Autopilot was created as a way to have frontier LLMs respond to Discord chat messages on your behalf. It takes converstions completely on autopilot. It expanded to include multimodal features, and tool calls for web browsing, autonomous important memory management, and the use of a vector database and an advanced memory management system to store past conversations and retrieve them.
The advanced memory management uses 3 tiers of memory. The short term memory is simply the last few messages, in plain text. The medium term memory then creates a summary of the short term memory periodically, store them in the vector database by use of embedding and storing it in its the memory json file. This is then done once again periodically (once we reached a limit) for long term memory. This cascading memory management system follows principles similar to a human mind. A human may remember the recent past very clearly, but the context and information loss fades overtime. Most importantly, in its default state, the plugin captures emotions, which are contextually relevant to each memory. Finally, a semantic search is done on every message, requesting for relevant medium term, and long term memories. Much like a real human mind, it retrieves contextually relevant, based on the message itself and the emotion it convey, and is finally made available to the LLM for a personalized message output.

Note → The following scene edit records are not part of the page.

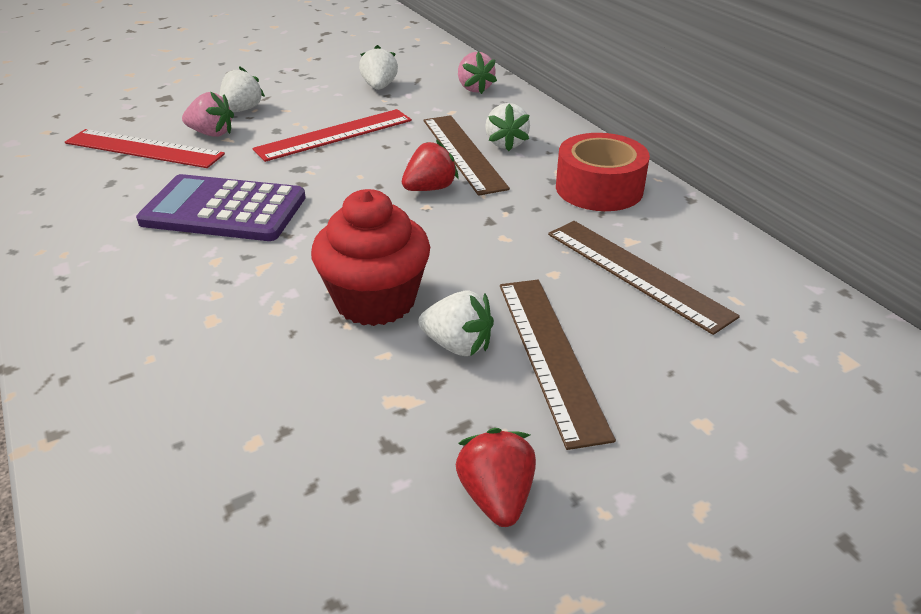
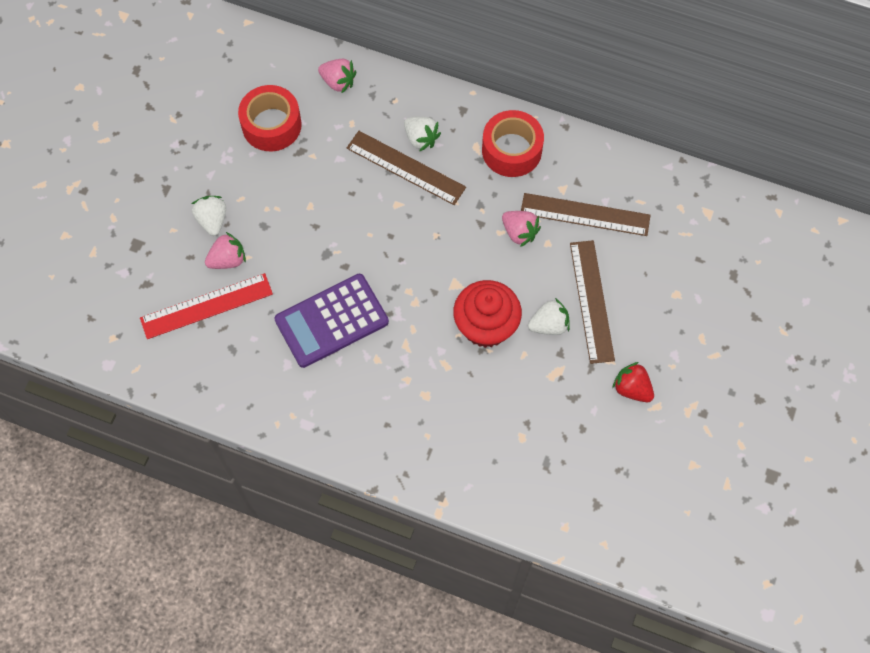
camera: 40 degrees left, 30 degrees up
red ruler [252,109,412,162] -> none
white strawberry [359,45,398,90] -> red tape [238,85,302,151]
red strawberry [402,140,458,191] -> none
brown ruler [500,280,616,450] -> brown ruler turned 45 degrees clockwise [570,240,615,364]
none -> pink strawberry [502,211,541,247]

For web searches, it is delegated to Perplexity's API. Once the tool call is complete, and the search is done by Perplexity, the context is then injected into the conversational chain, and the LLM will act as if it found the information by doing the search itself. This is much like a human, since we delegate our searches to google, then have all the information, then responds with it. The LLM here, henceforth follows a similar pattern.
For multimodal image processing, this is done by OpenAI. Images are simply retrieved from the received message, and uploaded.
The LLM can also choose to add important memories into its context. For example, if it determines that your name or your favorite color is important, it will make the appropriate tool call.
For transparency, messages can also be watermarked so that users know the responder is currently using AI. Code can be edited to support other LLMs. Default only supports OpenAI models.
Memory management and storage is done locally, but calls OpenAI embeddings, and messages are sent to OpenAI for processing.
This plugin was made for educational purposes. I do not personally condone breaking any terms of service.
This project overall can be used as a standalone AI agent that can act as a real person, or can takeover your conversations for you when you need to step away.
This project is both open source and was made beginning in November 2024, starting with a small prototype.